### [TASK TO CARRY OUT]
Would you set down the complete data below, exactly as shown?
── RECORDED DATA ──
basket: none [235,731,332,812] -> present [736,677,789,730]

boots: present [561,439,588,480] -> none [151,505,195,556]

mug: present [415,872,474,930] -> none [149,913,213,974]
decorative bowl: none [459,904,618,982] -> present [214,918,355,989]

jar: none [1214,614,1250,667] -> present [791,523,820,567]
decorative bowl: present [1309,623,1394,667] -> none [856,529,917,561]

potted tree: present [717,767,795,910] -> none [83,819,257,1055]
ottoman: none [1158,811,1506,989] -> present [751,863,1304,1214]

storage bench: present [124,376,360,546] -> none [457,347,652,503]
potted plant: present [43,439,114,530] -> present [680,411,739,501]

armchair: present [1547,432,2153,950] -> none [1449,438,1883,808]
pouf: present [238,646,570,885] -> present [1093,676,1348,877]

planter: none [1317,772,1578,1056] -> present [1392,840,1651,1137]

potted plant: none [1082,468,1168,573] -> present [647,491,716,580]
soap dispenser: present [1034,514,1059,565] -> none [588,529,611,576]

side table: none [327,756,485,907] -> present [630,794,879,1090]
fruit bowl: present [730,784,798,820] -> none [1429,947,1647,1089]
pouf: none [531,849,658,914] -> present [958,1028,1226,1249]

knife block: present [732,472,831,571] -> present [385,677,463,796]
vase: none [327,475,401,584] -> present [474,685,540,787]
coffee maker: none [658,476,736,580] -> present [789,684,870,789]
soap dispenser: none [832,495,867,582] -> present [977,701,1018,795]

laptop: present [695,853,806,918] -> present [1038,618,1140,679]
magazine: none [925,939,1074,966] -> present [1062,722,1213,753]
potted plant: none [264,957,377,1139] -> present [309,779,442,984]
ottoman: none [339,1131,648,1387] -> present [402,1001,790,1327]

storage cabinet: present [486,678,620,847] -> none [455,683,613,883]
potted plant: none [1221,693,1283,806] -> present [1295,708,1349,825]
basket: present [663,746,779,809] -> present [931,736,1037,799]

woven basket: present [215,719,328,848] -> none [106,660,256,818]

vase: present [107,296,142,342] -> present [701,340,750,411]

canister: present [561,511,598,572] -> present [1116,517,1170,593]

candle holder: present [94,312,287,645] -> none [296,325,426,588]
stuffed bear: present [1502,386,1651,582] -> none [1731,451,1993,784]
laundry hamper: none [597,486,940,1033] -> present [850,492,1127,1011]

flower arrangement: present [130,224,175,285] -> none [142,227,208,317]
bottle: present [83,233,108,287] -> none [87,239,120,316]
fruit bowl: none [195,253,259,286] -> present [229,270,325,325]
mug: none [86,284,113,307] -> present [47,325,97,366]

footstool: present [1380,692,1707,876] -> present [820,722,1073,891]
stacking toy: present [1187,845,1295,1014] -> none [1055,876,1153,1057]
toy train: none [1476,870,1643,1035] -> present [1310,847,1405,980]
───
### [YOUR SOLUTION]
basket: none [235,731,332,812] -> present [736,677,789,730]

boots: present [561,439,588,480] -> none [151,505,195,556]

mug: present [415,872,474,930] -> none [149,913,213,974]
decorative bowl: none [459,904,618,982] -> present [214,918,355,989]

jar: none [1214,614,1250,667] -> present [791,523,820,567]
decorative bowl: present [1309,623,1394,667] -> none [856,529,917,561]

potted tree: present [717,767,795,910] -> none [83,819,257,1055]
ottoman: none [1158,811,1506,989] -> present [751,863,1304,1214]

storage bench: present [124,376,360,546] -> none [457,347,652,503]
potted plant: present [43,439,114,530] -> present [680,411,739,501]

armchair: present [1547,432,2153,950] -> none [1449,438,1883,808]
pouf: present [238,646,570,885] -> present [1093,676,1348,877]

planter: none [1317,772,1578,1056] -> present [1392,840,1651,1137]

potted plant: none [1082,468,1168,573] -> present [647,491,716,580]
soap dispenser: present [1034,514,1059,565] -> none [588,529,611,576]

side table: none [327,756,485,907] -> present [630,794,879,1090]
fruit bowl: present [730,784,798,820] -> none [1429,947,1647,1089]
pouf: none [531,849,658,914] -> present [958,1028,1226,1249]

knife block: present [732,472,831,571] -> present [385,677,463,796]
vase: none [327,475,401,584] -> present [474,685,540,787]
coffee maker: none [658,476,736,580] -> present [789,684,870,789]
soap dispenser: none [832,495,867,582] -> present [977,701,1018,795]

laptop: present [695,853,806,918] -> present [1038,618,1140,679]
magazine: none [925,939,1074,966] -> present [1062,722,1213,753]
potted plant: none [264,957,377,1139] -> present [309,779,442,984]
ottoman: none [339,1131,648,1387] -> present [402,1001,790,1327]

storage cabinet: present [486,678,620,847] -> none [455,683,613,883]
potted plant: none [1221,693,1283,806] -> present [1295,708,1349,825]
basket: present [663,746,779,809] -> present [931,736,1037,799]

woven basket: present [215,719,328,848] -> none [106,660,256,818]

vase: present [107,296,142,342] -> present [701,340,750,411]

canister: present [561,511,598,572] -> present [1116,517,1170,593]

candle holder: present [94,312,287,645] -> none [296,325,426,588]
stuffed bear: present [1502,386,1651,582] -> none [1731,451,1993,784]
laundry hamper: none [597,486,940,1033] -> present [850,492,1127,1011]

flower arrangement: present [130,224,175,285] -> none [142,227,208,317]
bottle: present [83,233,108,287] -> none [87,239,120,316]
fruit bowl: none [195,253,259,286] -> present [229,270,325,325]
mug: none [86,284,113,307] -> present [47,325,97,366]

footstool: present [1380,692,1707,876] -> present [820,722,1073,891]
stacking toy: present [1187,845,1295,1014] -> none [1055,876,1153,1057]
toy train: none [1476,870,1643,1035] -> present [1310,847,1405,980]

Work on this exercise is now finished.